Royal College of Music Press Release
12 December, 2018

“The Offenbach bi-centenary is being virtually ignored by opera companies in the United Kingdom, so all credit to the Royal College of Music Opera Studio which is a mounting a new production of his Robinson Crusoe at the Britten Theatre in March 2019.” That’s how the official press release announces the happy event.

Poster for the 1867 production of Offenbach's "Robinson Crusoe" at the Opéra-Comique in Paris.

Poster for the 1867 production of Offenbach’s “Robinson Crusoe” at the Opéra-Comique in Paris.

Daniel Defoe’s shipwrecked hero and his Man Friday seem to have made their first appearance on the musical stage as the subject of a pantomime in 1781, written by Sheridan, but the best-known, even if rarely staged, is Cremieux and Cormon’s version of 1867, set to music by Offenbach.

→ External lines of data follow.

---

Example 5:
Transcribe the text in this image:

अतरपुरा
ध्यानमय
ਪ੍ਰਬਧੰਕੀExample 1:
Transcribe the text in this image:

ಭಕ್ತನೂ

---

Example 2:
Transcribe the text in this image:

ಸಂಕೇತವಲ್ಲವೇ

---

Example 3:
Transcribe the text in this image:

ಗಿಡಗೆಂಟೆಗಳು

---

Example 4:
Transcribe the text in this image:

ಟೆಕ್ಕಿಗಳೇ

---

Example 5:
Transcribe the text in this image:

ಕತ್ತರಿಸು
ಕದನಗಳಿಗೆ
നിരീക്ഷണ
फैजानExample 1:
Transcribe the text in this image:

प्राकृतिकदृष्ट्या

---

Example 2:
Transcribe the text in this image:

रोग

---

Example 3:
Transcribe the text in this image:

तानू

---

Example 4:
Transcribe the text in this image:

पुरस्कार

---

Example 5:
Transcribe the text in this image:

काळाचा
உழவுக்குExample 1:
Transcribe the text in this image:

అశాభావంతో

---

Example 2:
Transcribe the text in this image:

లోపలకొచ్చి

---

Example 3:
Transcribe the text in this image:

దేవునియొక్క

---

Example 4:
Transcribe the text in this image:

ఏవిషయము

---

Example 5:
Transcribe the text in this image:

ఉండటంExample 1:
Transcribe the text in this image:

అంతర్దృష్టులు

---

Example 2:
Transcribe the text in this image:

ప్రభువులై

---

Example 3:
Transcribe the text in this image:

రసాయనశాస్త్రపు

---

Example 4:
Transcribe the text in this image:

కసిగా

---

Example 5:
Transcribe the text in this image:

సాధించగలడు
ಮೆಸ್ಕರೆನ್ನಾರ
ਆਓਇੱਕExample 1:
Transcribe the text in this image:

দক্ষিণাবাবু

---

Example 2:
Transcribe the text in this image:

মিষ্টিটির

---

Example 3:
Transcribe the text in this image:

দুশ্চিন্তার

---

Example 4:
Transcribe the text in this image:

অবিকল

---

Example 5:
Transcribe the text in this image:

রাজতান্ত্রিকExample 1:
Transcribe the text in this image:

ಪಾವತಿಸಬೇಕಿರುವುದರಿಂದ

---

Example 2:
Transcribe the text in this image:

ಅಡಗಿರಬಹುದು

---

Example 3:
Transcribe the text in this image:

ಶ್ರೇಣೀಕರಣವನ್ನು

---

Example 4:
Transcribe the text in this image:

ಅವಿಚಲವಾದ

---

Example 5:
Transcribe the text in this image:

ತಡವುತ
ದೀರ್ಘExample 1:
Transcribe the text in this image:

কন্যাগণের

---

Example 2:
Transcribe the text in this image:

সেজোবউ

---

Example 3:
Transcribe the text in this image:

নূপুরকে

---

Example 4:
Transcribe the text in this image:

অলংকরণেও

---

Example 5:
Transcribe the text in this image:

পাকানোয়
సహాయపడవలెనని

In spite of being a 32-performance failure at Paris’ Salle Favart, it was subsequently played in New York (1875) and, in a much altered version, as Robinsonade in Leipzig (1930). It reached London in 1973 in a production at that year’s Camden Festival and in 1983 was toured by the long-lamented superb Kent Opera – a company that was so good, its Arts Council subsidy was suddenly withdrawn!

Offenbach’s light-hearted story is loosely based on Daniel Defoe’s classic novel which celebrates its 300th anniversary in 2019, and is a sea-faring adventure set against a backdrop of colonialism and cannibalism. It follows the fate of hopeless romantic Robinson, who sets sail for South America with dreams of finding a fortune for his fiancée Edwige. It’s anything but plain sailing for our hero, however, who ends up shipwrecked on a desert island. And when Edwige launches a rescue mission, she too finds herself at the mercy of pantomime pirates and waltzing cannibals.

The opera-comique is sung in the English version of Don White, is directed by Bill Bankes-Jones and conducted by Michael Rosewell.

A complete recording is available using Don White’s translation on the Opera Rara label; the singers include Marilyn Hill-Smith, Enid Hartle and John Brecknock, amongst others, many of whom appeared in Kent Opera’s production, and who seem to have the ‘Offenbach’ style cultivated by Sadler’s Wells Opera on the 1960’s and 1970’s.

Tickets (£10-£50) for the RCM performances will be available from 30 January online.

For more information, click here.

There is one comment

  1. shane brown

    This is wonderful news. I fell in love with Crusoe when I was about thirteen, some thirty years ago. I borrowed the Opera Tara recording from the local library so much that in the end they told me to keep it. Really hope to get to London for this.